PRONTI FONDI UE CONTRO DIGITAL DIVIDE

Il vicepresidente vicario del Parlamento europeo, Gianni Pittella ha detto che: “Una parte significativa del bilancio europeo e dei fondi per la coesione territoriale della nuova programmazione 2014-2020 deve essere destinata alla diffusione su tutto il territorio della banda larga ad alta velocita”. Intervenendo a Matera al convegno sulla realizzazione dell’agenda digitale organizzato dall’associazione Prima Persona, Pittella ha affermato che: “Oggi la spaccatura tra centro e periferia non è più unicamente territoriale ma è diventata digitale – ha proseguito Pittella – i perdenti del cambiamento sociale sono gli esclusi da Internet: se Carlo Levi dovesse raccontare oggi i perdenti della modernizzazione non parlerebbe più dei contadini lucani ma racconterebbe dei troppi italiani senza accesso a Internet”.

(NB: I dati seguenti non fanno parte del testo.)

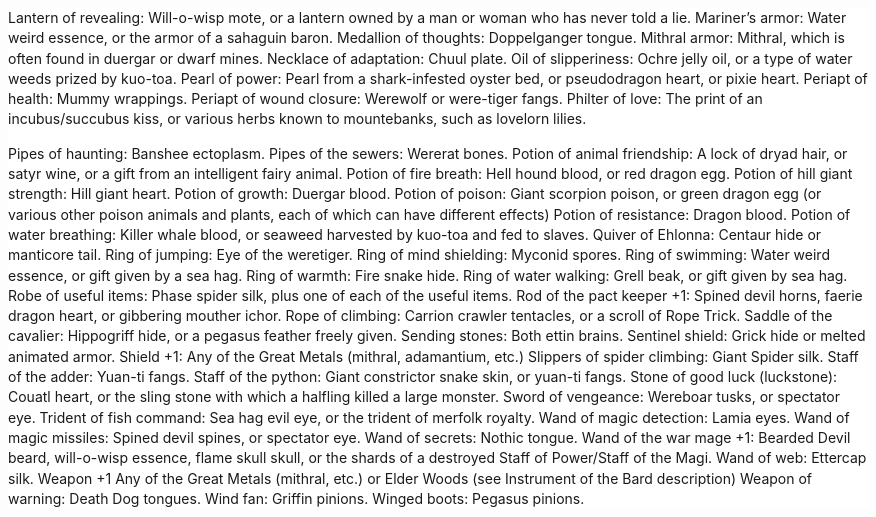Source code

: Lantern of revealing: Will-o-wisp mote, or a lantern owned by a man or woman who has never told a lie.
Mariner’s armor: Water weird essence, or the armor of a sahaguin baron.
Medallion of thoughts: Doppelganger tongue.
Mithral armor: Mithral, which is often found in duergar or dwarf mines.
Necklace of adaptation: Chuul plate.
Oil of slipperiness: Ochre jelly oil, or a type of water weeds prized by kuo-toa.
Pearl of power: Pearl from a shark-infested oyster bed, or pseudodragon heart, or pixie heart.
Periapt of health: Mummy wrappings.
Periapt of wound closure: Werewolf or were-tiger fangs.
Philter of love: The print of an incubus/succubus kiss, or various herbs known to mountebanks, such as lovelorn lilies.

Pipes of haunting: Banshee ectoplasm.
Pipes of the sewers: Wererat bones.
Potion of animal friendship: A lock of dryad hair, or satyr wine, or a gift from an intelligent fairy animal.
Potion of fire breath: Hell hound blood, or red dragon egg.
Potion of hill giant strength: Hill giant heart.
Potion of growth: Duergar blood.
Potion of poison: Giant scorpion poison, or green dragon egg (or various other poison animals and plants, each of which can have different effects)
Potion of resistance: Dragon blood.
Potion of water breathing: Killer whale blood, or seaweed harvested by kuo-toa and fed to slaves.
Quiver of Ehlonna: Centaur hide or manticore tail.
Ring of jumping: Eye of the weretiger.
Ring of mind shielding: Myconid spores.
Ring of swimming: Water weird essence, or gift given by a sea hag.
Ring of warmth: Fire snake hide.
Ring of water walking: Grell beak, or gift given by sea hag.
Robe of useful items: Phase spider silk, plus one of each of the useful items.
Rod of the pact keeper +1: Spined devil horns, faerie dragon heart, or gibbering mouther ichor.
Rope of climbing: Carrion crawler tentacles, or a scroll of Rope Trick.
Saddle of the cavalier: Hippogriff hide, or a pegasus feather freely given.
Sending stones: Both ettin brains.
Sentinel shield: Grick hide or melted animated armor.
Shield +1: Any of the Great Metals (mithral, adamantium, etc.)
Slippers of spider climbing: Giant Spider silk.
Staff of the adder: Yuan-ti fangs.
Staff of the python: Giant constrictor snake skin, or yuan-ti fangs.
Stone of good luck (luckstone): Couatl heart, or the sling stone with which a halfling killed a large monster.
Sword of vengeance: Wereboar tusks, or spectator eye.
Trident of fish command: Sea hag evil eye, or the trident of merfolk royalty.
Wand of magic detection: Lamia eyes.
Wand of magic missiles: Spined devil spines, or spectator eye.
Wand of secrets: Nothic tongue.
Wand of the war mage +1: Bearded Devil beard, will-o-wisp essence, flame skull skull, or the shards of a destroyed Staff of Power/Staff of the Magi.
Wand of web: Ettercap silk.
Weapon +1 Any of the Great Metals (mithral, etc.) or Elder Woods (see Instrument of the Bard description)
Weapon of warning: Death Dog tongues.
Wind fan: Griffin pinions.
Winged boots: Pegasus pinions.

“La rete – ha sottolineato il primo vicepresidente del Pe – è uno straordinario strumento di sviluppo economico perché consente di costruire crescita di qualità, ad alto valore aggiunto che stimola le innovazioni di processo e di prodotto, ma non è soltanto uno strumento straordinario per rilanciare l’economia e favorire la socializzazione è qualcosa di più, contiene infatti le promesse di una grande rivoluzione democratica e liberale in grado di liberare le energie individuali di chi sceglie di autorappresentarsi e di non farsi più rappresentare passivamente da qualcun’altro. La rete trasforma le istituzioni da palazzi arroccati e chiusi, come spesso appaiono, a case di vetro, trasparenti”.
“In questo senso – ha detto ancora l’europarlamentare – ci tengo a ricordare che assieme ad altri quattro colleghi del Parlamento europeo stiamo promuovendo una dichiarazione scritta per sostenere lo sviluppo del Governo Wiki. Grazie alla nostra dichiarazione sull’open government, vogliamo che i documenti della pubblica amministrazione siano accessibili facilmente a tutti con un solo click.?Bisogna dare senso e pienezza alla cittadinanza democratica, stimolando il controllo e la partecipazione dei cittadini nei processi politici e amministrativi”.